[KURZE AUFGABE 1] Gib an, wie viele Zeilen der Datensätze die Zeichenfolge "kern" enthalten, wobei Groß- und Kleinschreibung zählt. Antworte nur mit der Zahl.

[QUELLENAUSZUG]
^^^^

Das Festhalten an Joachim Löw und die vermasselte Europameisterschaft im letzten Jahr erhöhten den Druck auf das laufende Turnier, der erneute Kollaps mit den wiederholt schlechten Entscheidungen Bierhoffs in der "One Love"-Debatte oder der Auswahl des WM-Quartiers mehr als 100 Kilometer entfernt von Doha im katarischen Nichts rücken Bierhoff nun endgültig und so scharf wie nie in den Fokus.
DFB-Plan mit Watzke?
Als einzige Konstante beim DFB hat er die Entfremdung der Fans nach den glanzvollen Jahren nicht nur erlebt, sondern auch entscheidend dazu beigetragen. Immer wieder wusste Bierhoff sich in brenzligen Situationen rhetorisch zu befreien oder im richtigen Moment einfach auch mal nichts zu sagen. Das dürfte in der kommenden Woche nicht mehr möglich sein. Der Druck auf alle Beteiligten - auf Flick, der sich schon erkennbar selbst aus der Schusslinie nehmen wollte, und auf den bisher eher unglücklichen Präsidenten Neuendorf - ist wahnsinnig schnell angestiegen.

^^^^

[EINGABEDATEN]
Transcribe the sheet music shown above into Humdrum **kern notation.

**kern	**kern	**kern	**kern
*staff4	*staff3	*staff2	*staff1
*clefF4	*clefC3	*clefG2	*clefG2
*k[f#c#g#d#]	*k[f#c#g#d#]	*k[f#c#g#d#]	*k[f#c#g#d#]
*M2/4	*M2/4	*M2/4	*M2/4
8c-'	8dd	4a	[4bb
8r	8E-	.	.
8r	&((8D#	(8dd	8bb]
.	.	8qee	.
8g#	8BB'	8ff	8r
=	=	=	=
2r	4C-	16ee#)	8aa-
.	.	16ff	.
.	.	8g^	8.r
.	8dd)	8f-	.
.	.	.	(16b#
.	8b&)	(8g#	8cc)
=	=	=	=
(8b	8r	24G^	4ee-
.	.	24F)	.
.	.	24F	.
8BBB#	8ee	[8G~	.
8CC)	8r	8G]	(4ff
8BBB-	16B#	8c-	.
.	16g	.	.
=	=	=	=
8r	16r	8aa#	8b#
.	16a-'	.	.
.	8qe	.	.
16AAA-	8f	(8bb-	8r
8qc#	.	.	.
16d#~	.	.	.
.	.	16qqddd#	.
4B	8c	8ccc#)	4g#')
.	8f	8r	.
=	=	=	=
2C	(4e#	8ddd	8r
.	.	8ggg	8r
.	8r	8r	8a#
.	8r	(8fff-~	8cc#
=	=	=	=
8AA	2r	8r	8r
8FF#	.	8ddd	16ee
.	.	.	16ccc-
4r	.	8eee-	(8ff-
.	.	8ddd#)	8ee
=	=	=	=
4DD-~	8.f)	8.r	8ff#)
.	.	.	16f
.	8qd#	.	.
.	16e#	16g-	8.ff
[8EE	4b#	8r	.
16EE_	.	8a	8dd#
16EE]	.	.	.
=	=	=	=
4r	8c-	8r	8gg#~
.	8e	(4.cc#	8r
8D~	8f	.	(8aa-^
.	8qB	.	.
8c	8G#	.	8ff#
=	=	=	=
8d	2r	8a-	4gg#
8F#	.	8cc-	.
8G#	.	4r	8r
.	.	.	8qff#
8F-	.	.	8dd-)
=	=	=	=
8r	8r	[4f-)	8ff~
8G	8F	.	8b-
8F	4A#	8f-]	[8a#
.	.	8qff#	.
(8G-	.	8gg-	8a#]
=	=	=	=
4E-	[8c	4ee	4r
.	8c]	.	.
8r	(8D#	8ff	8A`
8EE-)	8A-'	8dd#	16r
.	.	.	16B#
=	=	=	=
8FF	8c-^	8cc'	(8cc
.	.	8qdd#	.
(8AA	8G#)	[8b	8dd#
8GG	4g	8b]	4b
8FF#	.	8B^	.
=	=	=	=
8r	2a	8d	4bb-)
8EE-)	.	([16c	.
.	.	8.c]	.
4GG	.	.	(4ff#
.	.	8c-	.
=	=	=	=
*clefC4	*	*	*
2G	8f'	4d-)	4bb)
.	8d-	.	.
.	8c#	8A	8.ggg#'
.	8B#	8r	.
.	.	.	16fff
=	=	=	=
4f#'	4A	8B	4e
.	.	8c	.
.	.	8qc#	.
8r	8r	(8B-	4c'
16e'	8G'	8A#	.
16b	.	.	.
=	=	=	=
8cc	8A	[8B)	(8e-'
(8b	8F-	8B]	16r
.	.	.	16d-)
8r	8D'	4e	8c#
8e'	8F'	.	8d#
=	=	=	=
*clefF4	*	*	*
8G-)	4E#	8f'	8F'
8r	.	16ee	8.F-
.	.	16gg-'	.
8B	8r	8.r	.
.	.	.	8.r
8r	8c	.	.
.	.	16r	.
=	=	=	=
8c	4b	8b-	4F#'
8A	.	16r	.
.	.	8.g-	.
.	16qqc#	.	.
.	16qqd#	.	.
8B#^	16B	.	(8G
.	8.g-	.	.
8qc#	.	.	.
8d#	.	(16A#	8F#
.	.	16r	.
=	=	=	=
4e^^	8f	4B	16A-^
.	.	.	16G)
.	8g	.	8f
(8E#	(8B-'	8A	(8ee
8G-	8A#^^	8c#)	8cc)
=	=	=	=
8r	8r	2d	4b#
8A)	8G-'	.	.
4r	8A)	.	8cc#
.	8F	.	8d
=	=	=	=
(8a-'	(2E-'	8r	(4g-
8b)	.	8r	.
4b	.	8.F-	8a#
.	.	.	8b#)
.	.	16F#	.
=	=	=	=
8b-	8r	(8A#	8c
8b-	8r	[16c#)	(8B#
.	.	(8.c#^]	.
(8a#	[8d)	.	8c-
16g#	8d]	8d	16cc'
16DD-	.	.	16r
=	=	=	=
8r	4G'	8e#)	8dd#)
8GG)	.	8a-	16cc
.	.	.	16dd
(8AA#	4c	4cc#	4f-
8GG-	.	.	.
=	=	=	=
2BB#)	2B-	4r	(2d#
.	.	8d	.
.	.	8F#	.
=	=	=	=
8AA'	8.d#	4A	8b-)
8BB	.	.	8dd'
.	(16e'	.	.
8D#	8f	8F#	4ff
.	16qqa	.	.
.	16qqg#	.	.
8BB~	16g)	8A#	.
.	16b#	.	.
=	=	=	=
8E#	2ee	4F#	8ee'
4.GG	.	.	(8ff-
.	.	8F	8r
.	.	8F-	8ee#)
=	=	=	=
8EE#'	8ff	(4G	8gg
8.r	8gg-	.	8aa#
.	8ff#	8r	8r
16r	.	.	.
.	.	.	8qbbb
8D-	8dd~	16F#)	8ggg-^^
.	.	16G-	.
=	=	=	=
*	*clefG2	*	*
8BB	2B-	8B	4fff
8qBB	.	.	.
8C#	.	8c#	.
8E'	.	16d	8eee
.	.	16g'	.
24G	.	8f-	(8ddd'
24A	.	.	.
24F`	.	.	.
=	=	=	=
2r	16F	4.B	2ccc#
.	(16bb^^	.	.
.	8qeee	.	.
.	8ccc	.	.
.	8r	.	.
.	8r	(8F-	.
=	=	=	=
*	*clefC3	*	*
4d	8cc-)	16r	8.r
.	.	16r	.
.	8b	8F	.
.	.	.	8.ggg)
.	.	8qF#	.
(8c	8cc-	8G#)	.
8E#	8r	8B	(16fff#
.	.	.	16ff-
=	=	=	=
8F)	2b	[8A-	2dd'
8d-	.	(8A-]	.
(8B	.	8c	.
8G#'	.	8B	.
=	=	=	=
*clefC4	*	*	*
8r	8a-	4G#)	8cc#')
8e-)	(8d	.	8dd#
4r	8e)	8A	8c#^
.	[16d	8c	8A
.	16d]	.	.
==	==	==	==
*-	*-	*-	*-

^^^^

[KURZE AUFGABE 2] Wie weit liegt das WM-Quartier laut dem Quellenauszug von Doha entfernt?

[RICHTIGES ERGEBNIS 1] 2

[RICHTIGES ERGEBNIS 2] Mehr als 100 Kilometer.